Figure 1

Histone deacetylase 1 and 2 (Hdacs1,2) localize to replication origins and target histone deposition marks. A. Western blot analysis of immunoprecipitated (IP) samples to determine interaction of Hdac1 and Hdac2 with proliferating cell nuclear antigen (PCNA). Nuclear extracts from HeLa cells were used in IP with anti-PCNA antibody or IgG (negative control). Percentage ratio of IP over input for Hdac1 and Hdac2 are shown. B. Hdac1 and Hdac2 occupancies at α-globin locus (early replicating origin) in NIH3T3 cells synchronized in S-phase were determined using chromatin immunoprecipitation (ChIP) assays. Average fold enrichment of immunoprecipitated DNA over input DNA from three independent experiments is shown.
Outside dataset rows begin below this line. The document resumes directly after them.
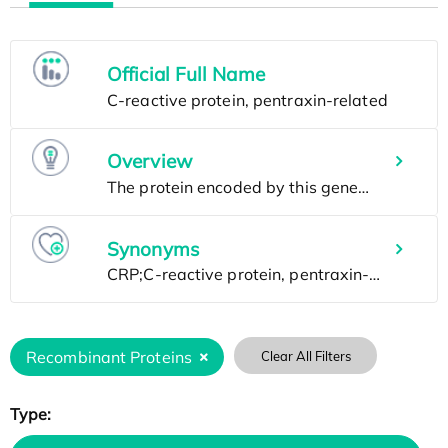
Official Full Name
Overview
Synonyms
Recombinant Proteins
Clear All Filters
Type:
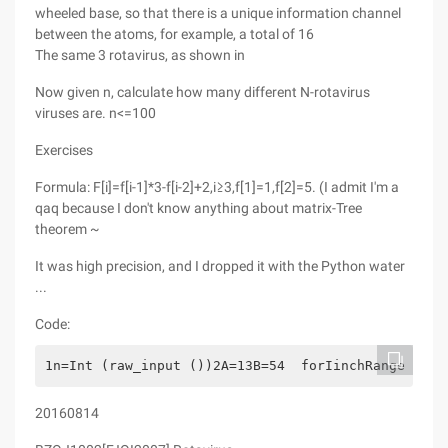
wheeled base, so that there is a unique information channel
between the atoms, for example, a total of 16
The same 3 rotavirus, as shown in
Now given n, calculate how many different N-rotavirus
viruses are. n<=100
Exercises
Formula: F[i]=f[i-1]*3-f[i-2]+2,i≥3,f[1]=1,f[2]=5. (I admit I'm a
qaq because I don't know anything about matrix-Tree
theorem ~
It was high precision, and I dropped it with the Python water
...
Code:
1n=Int (raw_input ())2A=13B=54  forIinchRange (3,n
20160814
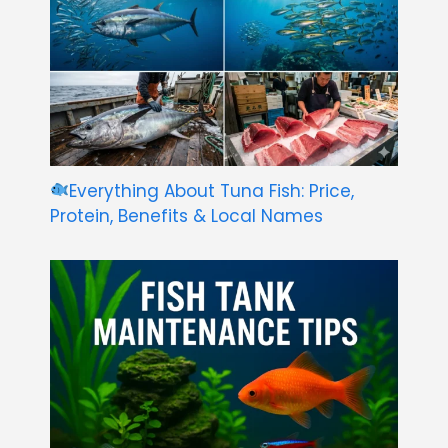
Everything About Tuna Fish: Price,
Protein, Benefits & Local Names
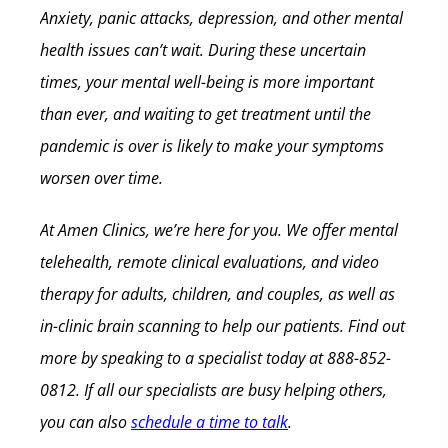
Anxiety, panic attacks, depression, and other mental
health issues can’t wait. During these uncertain
times, your mental well-being is more important
than ever, and waiting to get treatment until the
pandemic is over is likely to make your symptoms
worsen over time.
At Amen Clinics, we’re here for you. We offer mental
telehealth, remote clinical evaluations, and video
therapy for adults, children, and couples, as well as
in-clinic brain scanning to help our patients. Find out
more by speaking to a specialist today at 888-852-
0812. If all our specialists are busy helping others,
you can also
schedule a time to talk
.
C. Western analysis of nuclear extracts prepared from NIH3T3 cells transfected with either non-targeting (NT) or Hdac1,2 siRNA (H12si) at 72 h post-siRNA transfection to determine changes in histone modifications. D-E. Hdac1 or Hdac2 or Hdac3 immunoprecipitated from nuclear extracts following treatment of NIH3T3 cells with either DMSO (D), 898 (panel D) or 233 (panel E) were used in enzyme assays. Enzyme inhibition was measured using Fluor-de-Lys HDAC fluorimetric activity assay. AFU, arbitrary fluorescence units; dotted line, denotes background/baseline signal obtained from using rabbit IgG in IP. F-G. Western analysis to determine changes in histone acetylation in NIH3T3 cells following 24 h treatment with DMSO or increasing concentrations of 898 (F) or 233 (G). H-I. Western analysis of whole cell lysates prepared from Hdac1^Fl/FlHdac2^Fl/Fl or Hdac3^Fl/Fl fibrosarcoma cells following Ad-Cre infection and treatment with 898 or 233. Cells were treated with 3 μM 898 or 233 for 24 h following a 48 hr Ad-Cre infection.